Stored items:
((
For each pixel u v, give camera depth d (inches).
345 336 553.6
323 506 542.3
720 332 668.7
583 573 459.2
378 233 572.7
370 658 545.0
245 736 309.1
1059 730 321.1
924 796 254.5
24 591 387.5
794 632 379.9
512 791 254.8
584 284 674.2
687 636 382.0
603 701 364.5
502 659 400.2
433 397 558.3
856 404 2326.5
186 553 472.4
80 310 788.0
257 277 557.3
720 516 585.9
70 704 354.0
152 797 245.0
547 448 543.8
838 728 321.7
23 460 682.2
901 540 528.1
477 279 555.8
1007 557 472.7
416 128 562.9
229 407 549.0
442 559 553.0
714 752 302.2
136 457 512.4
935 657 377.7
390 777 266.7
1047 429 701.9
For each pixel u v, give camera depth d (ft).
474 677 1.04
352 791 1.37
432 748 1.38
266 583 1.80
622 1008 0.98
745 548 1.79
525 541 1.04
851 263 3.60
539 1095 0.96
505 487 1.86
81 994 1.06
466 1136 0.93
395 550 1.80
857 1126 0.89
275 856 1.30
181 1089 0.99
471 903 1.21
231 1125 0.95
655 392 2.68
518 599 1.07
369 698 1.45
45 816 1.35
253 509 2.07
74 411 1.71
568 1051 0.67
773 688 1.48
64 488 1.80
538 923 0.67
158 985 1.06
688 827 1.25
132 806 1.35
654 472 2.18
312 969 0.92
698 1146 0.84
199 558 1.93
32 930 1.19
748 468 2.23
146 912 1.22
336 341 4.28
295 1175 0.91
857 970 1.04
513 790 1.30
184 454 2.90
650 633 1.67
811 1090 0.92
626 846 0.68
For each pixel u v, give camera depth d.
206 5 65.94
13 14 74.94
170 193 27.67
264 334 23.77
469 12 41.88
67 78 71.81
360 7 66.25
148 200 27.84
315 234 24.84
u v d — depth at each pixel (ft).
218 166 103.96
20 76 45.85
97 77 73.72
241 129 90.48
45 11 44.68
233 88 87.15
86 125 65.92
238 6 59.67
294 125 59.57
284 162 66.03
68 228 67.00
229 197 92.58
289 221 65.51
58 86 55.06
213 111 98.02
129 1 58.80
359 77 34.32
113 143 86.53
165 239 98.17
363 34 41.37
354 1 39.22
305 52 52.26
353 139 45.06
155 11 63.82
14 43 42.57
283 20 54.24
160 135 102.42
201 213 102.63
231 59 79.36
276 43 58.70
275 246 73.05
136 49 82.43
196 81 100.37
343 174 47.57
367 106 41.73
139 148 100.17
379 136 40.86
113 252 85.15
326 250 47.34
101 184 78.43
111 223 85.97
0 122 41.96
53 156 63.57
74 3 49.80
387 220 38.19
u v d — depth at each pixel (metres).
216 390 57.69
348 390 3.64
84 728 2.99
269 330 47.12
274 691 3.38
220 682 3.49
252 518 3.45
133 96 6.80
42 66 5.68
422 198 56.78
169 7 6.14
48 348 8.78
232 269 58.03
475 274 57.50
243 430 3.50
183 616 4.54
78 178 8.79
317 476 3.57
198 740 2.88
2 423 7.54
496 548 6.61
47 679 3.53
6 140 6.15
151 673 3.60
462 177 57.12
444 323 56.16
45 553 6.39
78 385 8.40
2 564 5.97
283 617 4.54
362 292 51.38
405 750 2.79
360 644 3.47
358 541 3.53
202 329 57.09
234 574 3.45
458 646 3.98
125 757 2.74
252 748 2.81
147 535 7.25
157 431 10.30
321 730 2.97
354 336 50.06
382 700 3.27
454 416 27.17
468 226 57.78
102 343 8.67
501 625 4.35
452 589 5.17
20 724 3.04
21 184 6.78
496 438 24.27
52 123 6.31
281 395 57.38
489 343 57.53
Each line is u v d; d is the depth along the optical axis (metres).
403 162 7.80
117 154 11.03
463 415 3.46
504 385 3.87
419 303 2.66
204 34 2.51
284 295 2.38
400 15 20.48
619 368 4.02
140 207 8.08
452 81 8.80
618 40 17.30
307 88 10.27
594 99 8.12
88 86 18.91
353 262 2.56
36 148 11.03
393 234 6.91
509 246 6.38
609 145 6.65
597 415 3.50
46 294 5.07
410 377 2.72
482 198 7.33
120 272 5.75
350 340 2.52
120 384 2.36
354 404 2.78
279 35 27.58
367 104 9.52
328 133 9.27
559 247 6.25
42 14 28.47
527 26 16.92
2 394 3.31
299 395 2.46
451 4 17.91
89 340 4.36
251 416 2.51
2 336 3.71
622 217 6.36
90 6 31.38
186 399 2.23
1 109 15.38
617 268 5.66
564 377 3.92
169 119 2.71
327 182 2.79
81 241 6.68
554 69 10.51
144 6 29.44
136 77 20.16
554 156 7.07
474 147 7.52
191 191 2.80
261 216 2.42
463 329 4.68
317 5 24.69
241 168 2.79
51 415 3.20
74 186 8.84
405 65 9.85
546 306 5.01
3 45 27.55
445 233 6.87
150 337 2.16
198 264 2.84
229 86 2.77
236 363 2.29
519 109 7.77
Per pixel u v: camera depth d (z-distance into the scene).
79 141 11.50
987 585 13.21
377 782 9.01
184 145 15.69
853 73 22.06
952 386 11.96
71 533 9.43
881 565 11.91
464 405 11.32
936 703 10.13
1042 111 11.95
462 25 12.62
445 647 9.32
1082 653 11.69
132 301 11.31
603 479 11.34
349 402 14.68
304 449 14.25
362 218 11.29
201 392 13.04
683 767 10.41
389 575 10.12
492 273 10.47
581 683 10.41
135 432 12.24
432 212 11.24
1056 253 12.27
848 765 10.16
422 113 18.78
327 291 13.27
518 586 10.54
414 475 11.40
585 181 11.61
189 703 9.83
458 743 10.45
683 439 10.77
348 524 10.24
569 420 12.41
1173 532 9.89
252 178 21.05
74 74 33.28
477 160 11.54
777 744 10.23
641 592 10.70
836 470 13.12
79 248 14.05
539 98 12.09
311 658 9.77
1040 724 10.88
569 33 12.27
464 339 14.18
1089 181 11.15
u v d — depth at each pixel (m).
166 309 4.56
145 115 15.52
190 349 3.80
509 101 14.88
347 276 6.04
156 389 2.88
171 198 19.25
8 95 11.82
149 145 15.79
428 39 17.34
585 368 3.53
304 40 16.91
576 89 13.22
))
▸ **Directions**
Print the lines above from the one with "196 81 100.37" through the one with "422 113 18.78", both included, exactly as written and nothing more.

▸ **Answer below**
196 81 100.37
343 174 47.57
367 106 41.73
139 148 100.17
379 136 40.86
113 252 85.15
326 250 47.34
101 184 78.43
111 223 85.97
0 122 41.96
53 156 63.57
74 3 49.80
387 220 38.19
u v d — depth at each pixel (metres).
216 390 57.69
348 390 3.64
84 728 2.99
269 330 47.12
274 691 3.38
220 682 3.49
252 518 3.45
133 96 6.80
42 66 5.68
422 198 56.78
169 7 6.14
48 348 8.78
232 269 58.03
475 274 57.50
243 430 3.50
183 616 4.54
78 178 8.79
317 476 3.57
198 740 2.88
2 423 7.54
496 548 6.61
47 679 3.53
6 140 6.15
151 673 3.60
462 177 57.12
444 323 56.16
45 553 6.39
78 385 8.40
2 564 5.97
283 617 4.54
362 292 51.38
405 750 2.79
360 644 3.47
358 541 3.53
202 329 57.09
234 574 3.45
458 646 3.98
125 757 2.74
252 748 2.81
147 535 7.25
157 431 10.30
321 730 2.97
354 336 50.06
382 700 3.27
454 416 27.17
468 226 57.78
102 343 8.67
501 625 4.35
452 589 5.17
20 724 3.04
21 184 6.78
496 438 24.27
52 123 6.31
281 395 57.38
489 343 57.53
Each line is u v d; d is the depth along the optical axis (metres).
403 162 7.80
117 154 11.03
463 415 3.46
504 385 3.87
419 303 2.66
204 34 2.51
284 295 2.38
400 15 20.48
619 368 4.02
140 207 8.08
452 81 8.80
618 40 17.30
307 88 10.27
594 99 8.12
88 86 18.91
353 262 2.56
36 148 11.03
393 234 6.91
509 246 6.38
609 145 6.65
597 415 3.50
46 294 5.07
410 377 2.72
482 198 7.33
120 272 5.75
350 340 2.52
120 384 2.36
354 404 2.78
279 35 27.58
367 104 9.52
328 133 9.27
559 247 6.25
42 14 28.47
527 26 16.92
2 394 3.31
299 395 2.46
451 4 17.91
89 340 4.36
251 416 2.51
2 336 3.71
622 217 6.36
90 6 31.38
186 399 2.23
1 109 15.38
617 268 5.66
564 377 3.92
169 119 2.71
327 182 2.79
81 241 6.68
554 69 10.51
144 6 29.44
136 77 20.16
554 156 7.07
474 147 7.52
191 191 2.80
261 216 2.42
463 329 4.68
317 5 24.69
241 168 2.79
51 415 3.20
74 186 8.84
405 65 9.85
546 306 5.01
3 45 27.55
445 233 6.87
150 337 2.16
198 264 2.84
229 86 2.77
236 363 2.29
519 109 7.77
Per pixel u v: camera depth d (z-distance into the scene).
79 141 11.50
987 585 13.21
377 782 9.01
184 145 15.69
853 73 22.06
952 386 11.96
71 533 9.43
881 565 11.91
464 405 11.32
936 703 10.13
1042 111 11.95
462 25 12.62
445 647 9.32
1082 653 11.69
132 301 11.31
603 479 11.34
349 402 14.68
304 449 14.25
362 218 11.29
201 392 13.04
683 767 10.41
389 575 10.12
492 273 10.47
581 683 10.41
135 432 12.24
432 212 11.24
1056 253 12.27
848 765 10.16
422 113 18.78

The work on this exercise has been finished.